The Breakup of Yugoslavia

Remark
After the fall of the Soviet Union, presidents, dictators, and average people alike wondered what life would be like in a single-superpower world. For decades, to the benefit of some and the detriment of others, no country on the face of the Earth was immune from the influence of the dueling superpowers. Suddenly, the countries and people who depended on the Soviets were orphaned, and the United States began reevaluating its strategic interests.

Despite promises of a "New World Order," in which peace, stability, and prosperity would unite the planet, conflicts new and old broke out with a ferocity that shocked even the most pessimistic cold warriors. However, one of the most surprising of these outbreaks should have been nothing of the sort. The breakup of Yugoslavia, which eventually led to hundreds of thousands of deaths and the displacement of millions, should have been expected well before it happened.

It has been said that wars between states usually arise from a "super-abundance of analytic rationality" among their participants, rather than from irrational (and therefore unpredictable) processes. There is no reason to believe that this does not also apply to intrastate wars. In fact, even the most "irrational" of wars only appear irrational to the observer due to his or her ignorance of the fact that there are many different rationalities, each of which depend on the context from which they spring. Therefore, it follows that almost any conflict can be predicted (or at the very least, understood) if enough is known about its context and that context's rationalities.
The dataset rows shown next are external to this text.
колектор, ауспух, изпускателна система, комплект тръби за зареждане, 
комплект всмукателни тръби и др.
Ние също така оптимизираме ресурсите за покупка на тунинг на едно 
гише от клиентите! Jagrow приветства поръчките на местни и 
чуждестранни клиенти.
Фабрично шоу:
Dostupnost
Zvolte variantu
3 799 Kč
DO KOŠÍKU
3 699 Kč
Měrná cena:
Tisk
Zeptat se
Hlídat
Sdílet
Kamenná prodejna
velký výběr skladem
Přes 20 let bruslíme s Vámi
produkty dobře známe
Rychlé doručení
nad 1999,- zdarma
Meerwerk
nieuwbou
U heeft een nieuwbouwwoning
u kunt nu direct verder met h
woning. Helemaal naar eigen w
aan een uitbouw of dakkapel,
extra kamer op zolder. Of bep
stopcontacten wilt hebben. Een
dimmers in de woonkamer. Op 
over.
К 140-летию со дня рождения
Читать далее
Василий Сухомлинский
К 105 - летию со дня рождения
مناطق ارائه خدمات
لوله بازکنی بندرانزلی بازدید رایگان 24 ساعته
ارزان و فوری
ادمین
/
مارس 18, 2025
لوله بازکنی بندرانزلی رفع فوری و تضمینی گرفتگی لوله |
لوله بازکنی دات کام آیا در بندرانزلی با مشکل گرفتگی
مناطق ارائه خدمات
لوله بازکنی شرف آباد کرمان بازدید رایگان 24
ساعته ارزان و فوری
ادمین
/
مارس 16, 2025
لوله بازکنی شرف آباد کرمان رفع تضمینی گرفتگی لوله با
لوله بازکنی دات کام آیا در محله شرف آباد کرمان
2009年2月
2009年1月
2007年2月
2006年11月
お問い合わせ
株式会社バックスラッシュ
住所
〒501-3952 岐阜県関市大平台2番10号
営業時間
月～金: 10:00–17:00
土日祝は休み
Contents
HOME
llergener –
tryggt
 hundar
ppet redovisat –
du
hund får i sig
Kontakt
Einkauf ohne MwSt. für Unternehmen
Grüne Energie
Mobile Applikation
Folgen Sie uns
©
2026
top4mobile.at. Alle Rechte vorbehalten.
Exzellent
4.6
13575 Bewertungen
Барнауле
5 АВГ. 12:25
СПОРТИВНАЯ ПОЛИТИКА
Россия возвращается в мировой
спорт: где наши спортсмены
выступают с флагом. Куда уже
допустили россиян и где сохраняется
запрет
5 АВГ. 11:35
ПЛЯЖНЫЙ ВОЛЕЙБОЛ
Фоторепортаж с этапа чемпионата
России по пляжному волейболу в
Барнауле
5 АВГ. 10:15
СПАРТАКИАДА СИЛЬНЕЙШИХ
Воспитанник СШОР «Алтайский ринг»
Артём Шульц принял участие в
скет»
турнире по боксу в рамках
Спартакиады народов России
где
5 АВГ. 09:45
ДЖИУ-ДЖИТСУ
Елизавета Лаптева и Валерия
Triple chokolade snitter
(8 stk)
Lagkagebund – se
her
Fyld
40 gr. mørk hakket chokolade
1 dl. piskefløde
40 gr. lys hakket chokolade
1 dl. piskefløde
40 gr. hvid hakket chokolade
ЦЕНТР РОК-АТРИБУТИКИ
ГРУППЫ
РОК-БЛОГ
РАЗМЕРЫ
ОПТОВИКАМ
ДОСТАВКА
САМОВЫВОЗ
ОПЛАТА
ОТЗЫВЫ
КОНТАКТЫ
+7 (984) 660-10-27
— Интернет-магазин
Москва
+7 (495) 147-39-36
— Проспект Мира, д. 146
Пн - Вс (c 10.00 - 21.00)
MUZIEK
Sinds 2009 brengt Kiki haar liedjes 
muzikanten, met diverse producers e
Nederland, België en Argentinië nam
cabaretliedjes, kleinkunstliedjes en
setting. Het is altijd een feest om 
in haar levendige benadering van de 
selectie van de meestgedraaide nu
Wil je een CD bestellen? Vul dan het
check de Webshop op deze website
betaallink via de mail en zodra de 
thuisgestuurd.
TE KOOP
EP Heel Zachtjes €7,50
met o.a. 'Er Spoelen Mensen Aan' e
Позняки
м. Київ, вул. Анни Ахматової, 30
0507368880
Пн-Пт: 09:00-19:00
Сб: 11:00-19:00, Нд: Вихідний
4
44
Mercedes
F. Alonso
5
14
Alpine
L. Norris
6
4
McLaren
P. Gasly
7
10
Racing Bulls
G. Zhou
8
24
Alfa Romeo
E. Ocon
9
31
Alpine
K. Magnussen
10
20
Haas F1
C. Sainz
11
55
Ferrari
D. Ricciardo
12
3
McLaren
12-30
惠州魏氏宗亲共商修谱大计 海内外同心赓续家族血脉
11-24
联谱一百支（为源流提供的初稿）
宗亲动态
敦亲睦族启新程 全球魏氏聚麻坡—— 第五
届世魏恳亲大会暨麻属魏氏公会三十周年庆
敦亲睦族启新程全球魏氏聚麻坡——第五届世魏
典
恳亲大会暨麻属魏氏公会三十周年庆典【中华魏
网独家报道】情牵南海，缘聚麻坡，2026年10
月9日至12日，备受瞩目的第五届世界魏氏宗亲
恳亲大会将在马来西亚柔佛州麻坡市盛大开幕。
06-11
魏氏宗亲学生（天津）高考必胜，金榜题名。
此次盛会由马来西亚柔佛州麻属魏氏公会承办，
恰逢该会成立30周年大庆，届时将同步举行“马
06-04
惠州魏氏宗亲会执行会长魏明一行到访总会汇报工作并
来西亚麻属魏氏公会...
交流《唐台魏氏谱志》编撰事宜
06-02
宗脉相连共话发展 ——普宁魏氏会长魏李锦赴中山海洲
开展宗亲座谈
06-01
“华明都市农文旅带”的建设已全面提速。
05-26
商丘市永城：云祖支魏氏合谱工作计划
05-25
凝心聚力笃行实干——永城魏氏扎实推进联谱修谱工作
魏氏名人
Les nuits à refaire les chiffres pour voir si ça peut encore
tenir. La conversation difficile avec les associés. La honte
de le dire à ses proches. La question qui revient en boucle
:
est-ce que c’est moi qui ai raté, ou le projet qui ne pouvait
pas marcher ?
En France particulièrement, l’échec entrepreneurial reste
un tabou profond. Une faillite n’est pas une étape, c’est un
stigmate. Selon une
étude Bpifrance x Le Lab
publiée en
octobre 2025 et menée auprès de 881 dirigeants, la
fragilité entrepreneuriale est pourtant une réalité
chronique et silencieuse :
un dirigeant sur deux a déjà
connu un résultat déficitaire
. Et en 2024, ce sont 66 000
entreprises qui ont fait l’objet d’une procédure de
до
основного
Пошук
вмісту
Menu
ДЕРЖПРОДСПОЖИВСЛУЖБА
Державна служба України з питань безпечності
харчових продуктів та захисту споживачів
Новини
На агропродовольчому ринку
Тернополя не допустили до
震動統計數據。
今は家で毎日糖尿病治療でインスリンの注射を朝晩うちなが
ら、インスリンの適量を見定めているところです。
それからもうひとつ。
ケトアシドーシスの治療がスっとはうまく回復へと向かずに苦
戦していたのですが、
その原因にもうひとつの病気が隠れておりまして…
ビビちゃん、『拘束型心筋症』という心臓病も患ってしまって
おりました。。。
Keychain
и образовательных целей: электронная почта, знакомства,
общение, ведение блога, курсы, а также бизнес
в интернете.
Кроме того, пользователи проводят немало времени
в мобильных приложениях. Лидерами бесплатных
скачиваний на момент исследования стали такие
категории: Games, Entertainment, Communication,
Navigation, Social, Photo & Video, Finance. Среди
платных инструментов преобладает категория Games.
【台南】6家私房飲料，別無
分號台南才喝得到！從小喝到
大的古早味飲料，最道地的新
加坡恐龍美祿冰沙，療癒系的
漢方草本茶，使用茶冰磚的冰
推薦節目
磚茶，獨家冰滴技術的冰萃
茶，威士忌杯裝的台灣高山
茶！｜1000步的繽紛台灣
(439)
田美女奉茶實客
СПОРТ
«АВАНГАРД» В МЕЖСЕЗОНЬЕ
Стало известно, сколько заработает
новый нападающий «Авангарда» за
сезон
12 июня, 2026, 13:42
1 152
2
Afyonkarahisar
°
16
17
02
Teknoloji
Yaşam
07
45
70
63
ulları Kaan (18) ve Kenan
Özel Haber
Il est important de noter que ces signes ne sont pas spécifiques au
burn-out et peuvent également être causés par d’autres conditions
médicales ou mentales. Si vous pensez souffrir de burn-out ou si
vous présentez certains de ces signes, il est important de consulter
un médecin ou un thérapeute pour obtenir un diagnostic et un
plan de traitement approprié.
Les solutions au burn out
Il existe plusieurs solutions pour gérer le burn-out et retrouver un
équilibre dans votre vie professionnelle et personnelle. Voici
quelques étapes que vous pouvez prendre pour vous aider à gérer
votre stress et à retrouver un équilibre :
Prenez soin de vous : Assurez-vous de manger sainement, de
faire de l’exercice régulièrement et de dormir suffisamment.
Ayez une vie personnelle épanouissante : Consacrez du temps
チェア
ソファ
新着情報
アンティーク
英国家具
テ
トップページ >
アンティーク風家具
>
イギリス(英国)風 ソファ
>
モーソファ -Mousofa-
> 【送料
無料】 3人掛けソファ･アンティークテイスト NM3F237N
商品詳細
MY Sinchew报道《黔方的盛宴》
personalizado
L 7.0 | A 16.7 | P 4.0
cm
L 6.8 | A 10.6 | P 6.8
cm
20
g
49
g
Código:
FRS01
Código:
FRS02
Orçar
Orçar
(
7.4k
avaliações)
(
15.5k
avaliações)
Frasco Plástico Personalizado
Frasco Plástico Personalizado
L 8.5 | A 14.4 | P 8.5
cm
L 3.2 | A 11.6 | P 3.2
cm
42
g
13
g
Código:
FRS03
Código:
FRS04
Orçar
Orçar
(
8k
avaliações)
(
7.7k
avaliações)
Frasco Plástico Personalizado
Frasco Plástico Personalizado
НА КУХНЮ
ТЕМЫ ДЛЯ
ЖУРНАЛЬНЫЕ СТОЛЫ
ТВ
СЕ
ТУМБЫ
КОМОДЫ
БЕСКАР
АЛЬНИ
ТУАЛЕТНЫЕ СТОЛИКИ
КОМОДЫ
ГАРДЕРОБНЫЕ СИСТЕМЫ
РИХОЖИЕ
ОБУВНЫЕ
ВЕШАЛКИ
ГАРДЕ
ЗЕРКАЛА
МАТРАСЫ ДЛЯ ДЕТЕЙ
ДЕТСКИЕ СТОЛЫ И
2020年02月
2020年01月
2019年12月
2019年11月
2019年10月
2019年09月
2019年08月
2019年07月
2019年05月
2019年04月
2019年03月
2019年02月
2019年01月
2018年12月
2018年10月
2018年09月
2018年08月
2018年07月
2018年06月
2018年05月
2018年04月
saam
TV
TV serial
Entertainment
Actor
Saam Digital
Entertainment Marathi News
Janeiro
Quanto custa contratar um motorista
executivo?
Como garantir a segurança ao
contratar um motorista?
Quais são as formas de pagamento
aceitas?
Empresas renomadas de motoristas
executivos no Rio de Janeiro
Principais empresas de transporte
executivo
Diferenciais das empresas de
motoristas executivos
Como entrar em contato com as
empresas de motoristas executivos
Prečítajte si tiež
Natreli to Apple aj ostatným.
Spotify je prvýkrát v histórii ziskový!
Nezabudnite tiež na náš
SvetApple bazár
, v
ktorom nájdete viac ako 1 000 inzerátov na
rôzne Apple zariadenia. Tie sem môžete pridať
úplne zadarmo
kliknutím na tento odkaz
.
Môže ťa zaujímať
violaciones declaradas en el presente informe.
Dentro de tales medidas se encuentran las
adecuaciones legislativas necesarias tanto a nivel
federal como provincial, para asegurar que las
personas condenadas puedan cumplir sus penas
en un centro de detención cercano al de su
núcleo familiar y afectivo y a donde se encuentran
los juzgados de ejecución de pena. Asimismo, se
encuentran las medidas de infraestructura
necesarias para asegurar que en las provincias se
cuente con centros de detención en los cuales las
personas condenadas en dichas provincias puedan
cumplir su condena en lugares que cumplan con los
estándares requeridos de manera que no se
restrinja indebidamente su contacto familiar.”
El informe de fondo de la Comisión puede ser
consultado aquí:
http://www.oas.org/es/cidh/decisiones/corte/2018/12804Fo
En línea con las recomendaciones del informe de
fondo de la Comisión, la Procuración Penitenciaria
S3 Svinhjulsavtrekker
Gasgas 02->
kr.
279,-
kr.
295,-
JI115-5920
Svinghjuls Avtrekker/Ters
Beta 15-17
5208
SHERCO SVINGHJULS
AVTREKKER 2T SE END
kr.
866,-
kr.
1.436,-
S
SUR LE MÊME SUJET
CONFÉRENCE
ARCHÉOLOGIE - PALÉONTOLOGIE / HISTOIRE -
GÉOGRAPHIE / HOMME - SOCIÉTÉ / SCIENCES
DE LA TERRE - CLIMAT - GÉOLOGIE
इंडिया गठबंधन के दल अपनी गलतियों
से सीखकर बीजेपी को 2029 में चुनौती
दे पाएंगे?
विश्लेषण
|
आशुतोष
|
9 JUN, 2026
The context from which the Balkans conflict of the early 1990s sprang was complex, alarming, and easily accessible by the outside world. While the rationalities that drove other conflicts in Africa, Asia, or South America may have been more difficult for inexperienced Western minds to comprehend, Yugoslavia was a European country with a European context and European rationalities. Many underlying causes of ethnic conflict, in terms of structural factors, political factors, economic/social factors, and cultural/perceptual factors, were evident in pre-conflict Yugoslavia; more importantly, those underlying causes should have been easily identifiable and understandable by Western minds.

In context, from their own perspectives, each republic's decision to secede was completely rational. In part because of structural, political, economic, and cultural factors, each seceding republic felt that it was in its best interest to declare independence from Yugoslavia. Some scholars argue that the main trigger of the conflict was actually the internally driven elite-level factor referred to as "bad leaders," primarily alluding to Serbian leader Slobodan Milosevic. From this viewpoint, Milosevic created and exacerbated the conditions that led republics such as Slovenia, Croatia, and Bosnia to secede; again, because Milosevic believed (correctly in the short term) that his actions would keep him in power, his choices were in his own best interest as he perceived it. Either way, because the proximate causes of the conflict were completely rational within context, the conflict itself should have been predictable.